Bei Frauen, die trotz teilweiser oder ganzer Entfernung einer oder beider Brüste an Brustkrebs starben, waren die Brustkrebszellen bereits vor den Operationen im Körper verbreitet, vermutet Steven A. Narod, Hauptautor der Studie und Forscher am «Women’s College Research Institute» in Toronto.
Trotz Früherkennung sind die entdeckten Krebszellen meistens bereits einige Jahre alt, so dass aggressive Zellen Zeit hatten, sich zu verbreiten. Bei der Mehrheit der 956 Frauen, die an Brustkrebs starben, hat man vorher keinen invasiven Primärtumor in der Brust nachgewiesen. Deshalb zweifeln die Forscher daran, dass die krebsartigen Zellen «in situ» einen aggressiven Krebs auslösen können.
Die Resultate der neuen Studie «decken sich mit andern Forschungsergebnissen, die zu ähnlichen Schlüssen kamen», erklärte Barnett S. Kramer, Direktor am «National Cancer Institute» in der «New York Times».

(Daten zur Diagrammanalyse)
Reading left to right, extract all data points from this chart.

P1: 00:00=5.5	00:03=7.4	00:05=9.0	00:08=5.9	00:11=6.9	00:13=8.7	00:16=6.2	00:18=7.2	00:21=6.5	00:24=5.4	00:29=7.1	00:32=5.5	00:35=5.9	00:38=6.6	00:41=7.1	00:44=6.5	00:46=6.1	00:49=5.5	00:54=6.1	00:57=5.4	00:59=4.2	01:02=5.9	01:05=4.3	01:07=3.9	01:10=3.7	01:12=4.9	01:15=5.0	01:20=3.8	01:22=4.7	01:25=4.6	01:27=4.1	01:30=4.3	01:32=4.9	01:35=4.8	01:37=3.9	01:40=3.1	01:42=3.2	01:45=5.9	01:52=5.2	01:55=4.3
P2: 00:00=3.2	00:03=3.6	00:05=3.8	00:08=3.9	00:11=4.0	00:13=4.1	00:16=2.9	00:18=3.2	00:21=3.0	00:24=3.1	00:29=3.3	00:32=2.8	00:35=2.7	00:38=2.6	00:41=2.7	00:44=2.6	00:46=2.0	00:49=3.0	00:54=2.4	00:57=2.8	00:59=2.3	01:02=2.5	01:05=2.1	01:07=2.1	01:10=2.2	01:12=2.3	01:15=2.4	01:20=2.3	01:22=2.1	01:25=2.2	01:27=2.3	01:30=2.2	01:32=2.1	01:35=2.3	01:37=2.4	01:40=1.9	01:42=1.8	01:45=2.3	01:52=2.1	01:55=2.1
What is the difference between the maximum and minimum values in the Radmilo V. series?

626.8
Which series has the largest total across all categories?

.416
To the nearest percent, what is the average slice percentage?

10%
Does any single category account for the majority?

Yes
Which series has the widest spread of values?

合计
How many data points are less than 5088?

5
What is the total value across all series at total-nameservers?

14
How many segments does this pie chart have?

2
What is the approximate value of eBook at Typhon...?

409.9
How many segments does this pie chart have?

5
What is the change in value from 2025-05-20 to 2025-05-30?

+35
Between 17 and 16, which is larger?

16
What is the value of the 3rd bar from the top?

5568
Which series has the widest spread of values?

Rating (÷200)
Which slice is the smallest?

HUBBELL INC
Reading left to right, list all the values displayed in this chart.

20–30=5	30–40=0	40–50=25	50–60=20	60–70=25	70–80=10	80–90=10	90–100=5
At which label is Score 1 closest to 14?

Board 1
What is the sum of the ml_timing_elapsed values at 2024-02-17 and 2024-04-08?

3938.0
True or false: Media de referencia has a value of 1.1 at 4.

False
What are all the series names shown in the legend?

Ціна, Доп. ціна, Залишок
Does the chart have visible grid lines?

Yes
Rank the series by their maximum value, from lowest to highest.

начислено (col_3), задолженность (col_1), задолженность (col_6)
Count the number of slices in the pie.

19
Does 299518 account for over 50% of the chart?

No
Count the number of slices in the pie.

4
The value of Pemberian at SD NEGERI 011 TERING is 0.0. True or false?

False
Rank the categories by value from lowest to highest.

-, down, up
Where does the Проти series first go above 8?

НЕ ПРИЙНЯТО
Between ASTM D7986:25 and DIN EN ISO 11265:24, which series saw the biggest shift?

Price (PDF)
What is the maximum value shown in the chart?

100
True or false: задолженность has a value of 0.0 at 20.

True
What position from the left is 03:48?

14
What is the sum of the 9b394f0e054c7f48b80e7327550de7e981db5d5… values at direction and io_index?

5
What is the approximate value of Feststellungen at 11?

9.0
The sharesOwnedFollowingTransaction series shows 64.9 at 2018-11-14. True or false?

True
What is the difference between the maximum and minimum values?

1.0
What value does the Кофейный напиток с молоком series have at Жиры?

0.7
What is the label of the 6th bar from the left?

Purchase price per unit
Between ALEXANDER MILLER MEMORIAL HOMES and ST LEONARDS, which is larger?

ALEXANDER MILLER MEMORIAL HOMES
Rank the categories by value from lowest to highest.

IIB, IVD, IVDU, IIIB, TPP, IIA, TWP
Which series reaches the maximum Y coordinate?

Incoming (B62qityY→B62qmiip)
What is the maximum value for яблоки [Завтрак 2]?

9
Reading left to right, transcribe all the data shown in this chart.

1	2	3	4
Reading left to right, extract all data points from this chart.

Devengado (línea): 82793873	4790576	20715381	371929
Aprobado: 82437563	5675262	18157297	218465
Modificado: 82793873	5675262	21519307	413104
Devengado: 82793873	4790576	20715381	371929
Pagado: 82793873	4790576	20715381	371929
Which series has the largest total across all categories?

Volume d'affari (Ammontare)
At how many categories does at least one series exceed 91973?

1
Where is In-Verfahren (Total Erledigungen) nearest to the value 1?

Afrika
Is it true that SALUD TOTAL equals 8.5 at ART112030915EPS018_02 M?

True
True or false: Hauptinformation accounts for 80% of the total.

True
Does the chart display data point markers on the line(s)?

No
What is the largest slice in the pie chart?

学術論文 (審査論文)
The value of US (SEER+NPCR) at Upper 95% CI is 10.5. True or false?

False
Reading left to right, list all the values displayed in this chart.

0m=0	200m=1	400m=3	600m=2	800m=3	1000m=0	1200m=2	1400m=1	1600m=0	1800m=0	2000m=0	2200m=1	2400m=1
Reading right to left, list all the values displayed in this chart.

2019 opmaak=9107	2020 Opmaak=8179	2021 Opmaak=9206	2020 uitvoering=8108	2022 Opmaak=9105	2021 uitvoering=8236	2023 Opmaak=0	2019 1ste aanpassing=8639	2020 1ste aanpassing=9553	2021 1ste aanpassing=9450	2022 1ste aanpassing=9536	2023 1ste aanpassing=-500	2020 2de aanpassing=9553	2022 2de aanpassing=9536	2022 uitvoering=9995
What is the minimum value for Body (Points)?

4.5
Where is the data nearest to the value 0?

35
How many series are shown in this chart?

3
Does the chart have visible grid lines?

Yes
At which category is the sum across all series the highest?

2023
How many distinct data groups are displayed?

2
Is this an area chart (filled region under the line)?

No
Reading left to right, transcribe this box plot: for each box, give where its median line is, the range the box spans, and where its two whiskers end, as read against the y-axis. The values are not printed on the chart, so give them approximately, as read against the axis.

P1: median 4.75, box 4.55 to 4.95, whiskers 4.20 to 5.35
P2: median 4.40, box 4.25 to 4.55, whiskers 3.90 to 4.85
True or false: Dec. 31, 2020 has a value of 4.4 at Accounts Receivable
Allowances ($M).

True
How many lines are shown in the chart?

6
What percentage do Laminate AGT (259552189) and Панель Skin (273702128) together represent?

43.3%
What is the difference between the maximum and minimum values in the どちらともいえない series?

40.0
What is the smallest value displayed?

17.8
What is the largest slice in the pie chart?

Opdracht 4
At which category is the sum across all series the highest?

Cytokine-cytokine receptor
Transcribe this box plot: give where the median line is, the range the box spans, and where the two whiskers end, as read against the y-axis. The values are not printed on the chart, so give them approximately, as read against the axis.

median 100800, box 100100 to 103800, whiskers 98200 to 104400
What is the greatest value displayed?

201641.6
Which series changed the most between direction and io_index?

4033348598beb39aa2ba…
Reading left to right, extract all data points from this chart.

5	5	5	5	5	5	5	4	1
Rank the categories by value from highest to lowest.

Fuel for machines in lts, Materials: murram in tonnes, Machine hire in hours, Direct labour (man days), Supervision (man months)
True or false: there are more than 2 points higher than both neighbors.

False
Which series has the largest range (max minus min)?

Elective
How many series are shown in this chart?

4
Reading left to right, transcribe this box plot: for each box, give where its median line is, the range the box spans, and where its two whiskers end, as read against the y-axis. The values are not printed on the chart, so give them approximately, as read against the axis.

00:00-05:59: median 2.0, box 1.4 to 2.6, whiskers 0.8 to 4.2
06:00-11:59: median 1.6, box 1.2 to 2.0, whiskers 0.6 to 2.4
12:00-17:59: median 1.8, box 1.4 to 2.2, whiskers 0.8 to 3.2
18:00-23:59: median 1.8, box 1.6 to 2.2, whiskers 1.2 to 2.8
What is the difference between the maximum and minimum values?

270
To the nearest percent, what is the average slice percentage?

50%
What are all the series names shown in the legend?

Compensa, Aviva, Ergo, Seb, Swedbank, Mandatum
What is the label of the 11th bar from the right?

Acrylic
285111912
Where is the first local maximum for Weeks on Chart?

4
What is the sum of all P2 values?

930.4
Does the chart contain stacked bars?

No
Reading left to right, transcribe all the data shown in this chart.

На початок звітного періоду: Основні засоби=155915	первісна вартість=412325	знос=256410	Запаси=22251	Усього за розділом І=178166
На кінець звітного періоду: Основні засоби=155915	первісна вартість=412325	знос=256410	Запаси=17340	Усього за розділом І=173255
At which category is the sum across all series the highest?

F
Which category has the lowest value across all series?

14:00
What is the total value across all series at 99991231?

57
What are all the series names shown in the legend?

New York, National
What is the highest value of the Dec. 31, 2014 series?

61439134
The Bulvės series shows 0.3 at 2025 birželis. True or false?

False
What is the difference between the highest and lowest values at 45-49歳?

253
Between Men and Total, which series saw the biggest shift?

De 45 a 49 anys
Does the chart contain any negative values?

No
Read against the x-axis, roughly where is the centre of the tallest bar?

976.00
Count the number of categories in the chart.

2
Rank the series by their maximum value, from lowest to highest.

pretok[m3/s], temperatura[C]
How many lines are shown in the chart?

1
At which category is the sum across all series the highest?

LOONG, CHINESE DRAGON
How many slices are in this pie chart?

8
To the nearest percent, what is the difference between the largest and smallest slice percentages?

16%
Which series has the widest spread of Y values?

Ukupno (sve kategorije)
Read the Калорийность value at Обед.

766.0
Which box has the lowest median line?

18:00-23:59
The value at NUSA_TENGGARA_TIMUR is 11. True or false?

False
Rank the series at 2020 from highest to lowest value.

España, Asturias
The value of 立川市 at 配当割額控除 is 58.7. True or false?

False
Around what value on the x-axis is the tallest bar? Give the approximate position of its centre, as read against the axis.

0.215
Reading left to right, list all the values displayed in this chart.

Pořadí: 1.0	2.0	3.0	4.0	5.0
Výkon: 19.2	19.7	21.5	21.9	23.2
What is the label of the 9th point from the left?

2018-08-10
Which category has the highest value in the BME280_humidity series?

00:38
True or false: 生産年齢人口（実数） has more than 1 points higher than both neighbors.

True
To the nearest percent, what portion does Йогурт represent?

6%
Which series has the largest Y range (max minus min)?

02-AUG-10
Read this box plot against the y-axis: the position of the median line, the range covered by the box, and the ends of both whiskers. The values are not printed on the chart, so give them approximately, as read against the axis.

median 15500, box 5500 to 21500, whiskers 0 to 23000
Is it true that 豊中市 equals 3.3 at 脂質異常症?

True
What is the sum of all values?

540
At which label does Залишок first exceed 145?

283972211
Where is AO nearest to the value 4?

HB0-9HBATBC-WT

▶ Aufgabe
Schreib aus dem Text zur Brustkrebsstudie die Stelle Wort für Wort heraus: Fang bei den Worten „Bei Frauen, die“ an und hör nach „Krebs auslösen können.“ auf. Die Datensätze stehen für sich und gehören nicht zum Text.

▶ Lösung
Bei Frauen, die trotz teilweiser oder ganzer Entfernung einer oder beider Brüste an Brustkrebs starben, waren die Brustkrebszellen bereits vor den Operationen im Körper verbreitet, vermutet Steven A. Narod, Hauptautor der Studie und Forscher am «Women’s College Research Institute» in Toronto.
Trotz Früherkennung sind die entdeckten Krebszellen meistens bereits einige Jahre alt, so dass aggressive Zellen Zeit hatten, sich zu verbreiten. Bei der Mehrheit der 956 Frauen, die an Brustkrebs starben, hat man vorher keinen invasiven Primärtumor in der Brust nachgewiesen. Deshalb zweifeln die Forscher daran, dass die krebsartigen Zellen «in situ» einen aggressiven Krebs auslösen können.